Allergan’s main attraction — as far as branded products go — is Botox. Other brands include Restasis, Juvederm, Namenda, Linzess and Lo Loestrin, reports Henry Powderly for Healthcare Finance. The company was actually purchased by Dublin-based Activis in March for $70.5 billion. Activis then adopted Allergan as its new corporate name in June. Allergan had been based in Irvine, Calif. 

“The deal would also add to Pfizer’s line up of biosimilars, or imitations of expensive biologic drugs.
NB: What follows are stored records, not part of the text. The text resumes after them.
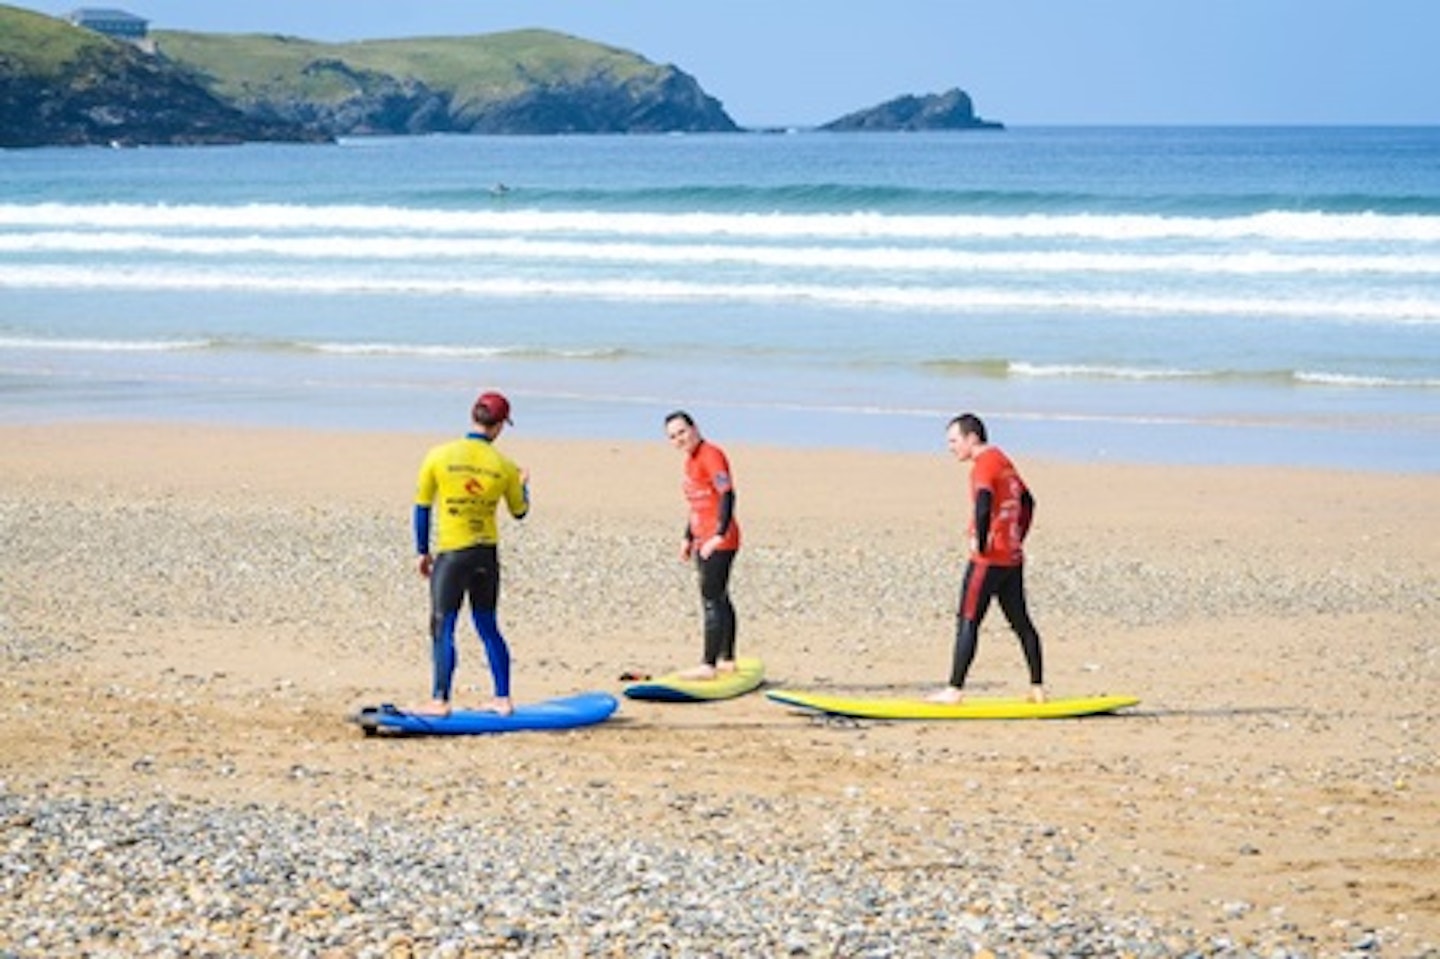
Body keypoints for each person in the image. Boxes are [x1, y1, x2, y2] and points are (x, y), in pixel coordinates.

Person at [411, 390, 530, 716]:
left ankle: (440, 700)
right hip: (486, 555)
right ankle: (503, 698)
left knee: (443, 625)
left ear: (473, 415)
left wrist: (422, 551)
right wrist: (524, 484)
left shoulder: (438, 455)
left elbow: (422, 507)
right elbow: (520, 512)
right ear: (500, 425)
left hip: (453, 554)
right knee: (487, 625)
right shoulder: (505, 466)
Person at [929, 413, 1046, 704]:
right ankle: (1038, 688)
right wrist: (1018, 536)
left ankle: (954, 691)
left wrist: (981, 542)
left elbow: (982, 504)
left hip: (988, 560)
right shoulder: (1004, 461)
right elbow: (1029, 502)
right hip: (1012, 558)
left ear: (972, 438)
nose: (950, 447)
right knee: (1021, 622)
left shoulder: (983, 466)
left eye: (954, 441)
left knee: (968, 620)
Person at [664, 410, 741, 680]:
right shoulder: (690, 461)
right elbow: (697, 504)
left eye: (682, 432)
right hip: (702, 537)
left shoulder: (711, 455)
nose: (679, 439)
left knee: (711, 599)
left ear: (694, 428)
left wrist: (718, 535)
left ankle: (708, 664)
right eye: (673, 437)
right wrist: (687, 537)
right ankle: (727, 658)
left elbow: (728, 495)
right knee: (720, 596)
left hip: (719, 540)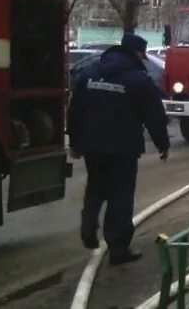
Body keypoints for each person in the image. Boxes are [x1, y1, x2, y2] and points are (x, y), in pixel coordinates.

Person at [67, 33, 170, 265]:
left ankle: (88, 226)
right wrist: (162, 144)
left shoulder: (89, 73)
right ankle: (118, 248)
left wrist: (75, 142)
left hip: (92, 146)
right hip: (123, 148)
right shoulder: (137, 80)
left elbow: (75, 111)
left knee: (95, 186)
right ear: (136, 54)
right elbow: (154, 116)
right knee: (120, 197)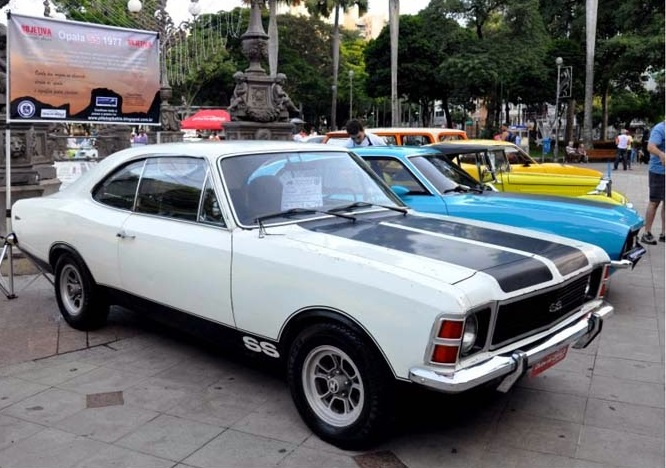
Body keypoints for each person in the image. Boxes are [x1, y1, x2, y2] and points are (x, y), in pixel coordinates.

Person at [640, 120, 665, 245]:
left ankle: (664, 233)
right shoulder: (659, 129)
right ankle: (646, 233)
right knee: (654, 202)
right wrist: (661, 154)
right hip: (658, 171)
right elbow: (650, 146)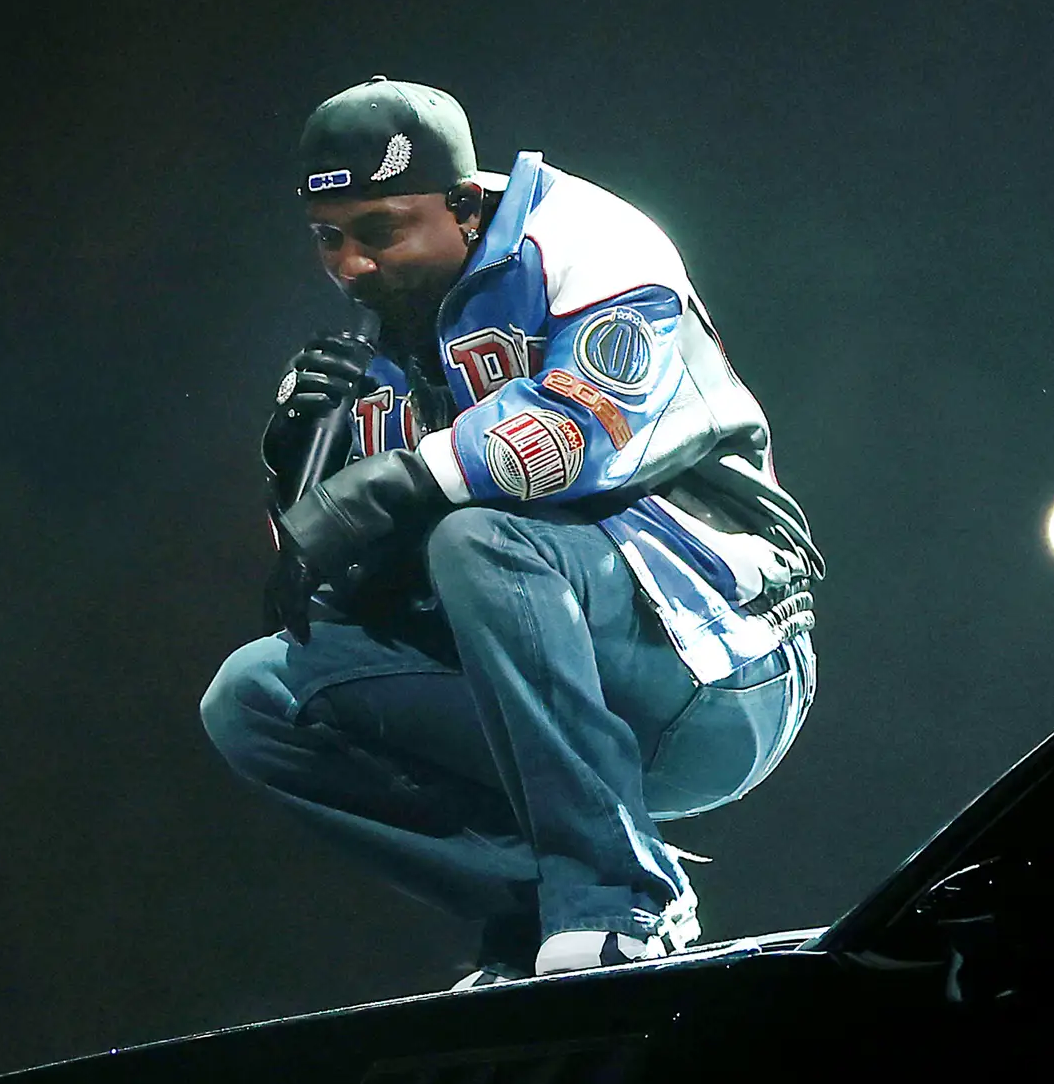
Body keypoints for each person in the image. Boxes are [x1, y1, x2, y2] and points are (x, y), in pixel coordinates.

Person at [199, 80, 822, 981]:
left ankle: (621, 900)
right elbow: (338, 577)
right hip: (544, 692)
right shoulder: (377, 333)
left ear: (462, 203)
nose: (351, 266)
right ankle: (538, 915)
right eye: (329, 238)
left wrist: (398, 479)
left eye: (379, 229)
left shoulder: (587, 240)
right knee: (256, 696)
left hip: (720, 665)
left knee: (479, 539)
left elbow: (586, 427)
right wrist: (300, 460)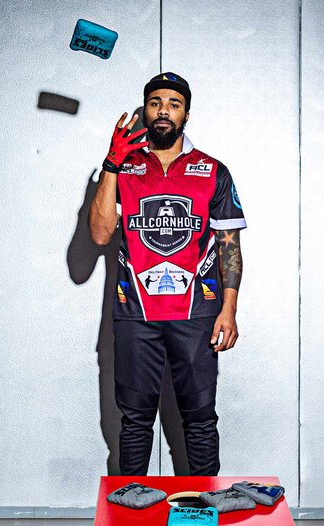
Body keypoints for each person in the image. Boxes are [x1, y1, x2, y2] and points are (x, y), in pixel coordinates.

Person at [89, 72, 246, 476]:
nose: (164, 110)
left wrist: (228, 310)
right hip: (135, 313)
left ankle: (208, 512)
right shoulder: (124, 167)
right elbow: (101, 232)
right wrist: (111, 164)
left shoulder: (213, 170)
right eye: (156, 102)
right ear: (146, 111)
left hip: (196, 314)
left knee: (199, 419)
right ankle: (129, 522)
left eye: (173, 104)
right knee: (136, 421)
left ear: (186, 115)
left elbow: (230, 246)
That would help Pfizer build on its $17 billion deal for injectable drug maker Hospira Inc. earlier this year,” points out Bloomberg News. 

“Combining Allergan and Pfizer, which is worth $219 billion, would create the world's largest healthcare group with a market value of around $330 billion, ahead of Johnson & Johnson on $278 billion,” according to Reuters’s Natalie Grover and Christian Plumb. “A Pfizer spokesman said it ‘does not comment on market rumor and speculation.’ Allergan also declined to comment.”

Pfizer’s third-quarter earnings “handily beat analysts' expectations and caused the stock to rise by 2.8% a share for the day. It did so even though its net earnings were … down 2% from $12.36 in the same quarter a year ago” Chris Woodyard reports for USA Today

A deal with Allergan would inject a sizable bump into earnings down the line.

“When you’re the size of Pfizer, an acquisition like this may be the only choice you have in order to be able to move the needle for sequential growth … so the question now becomes, if not this, what, and if not now, when?” WBB Securities’ analyst Stephen Brozak tells Reuters.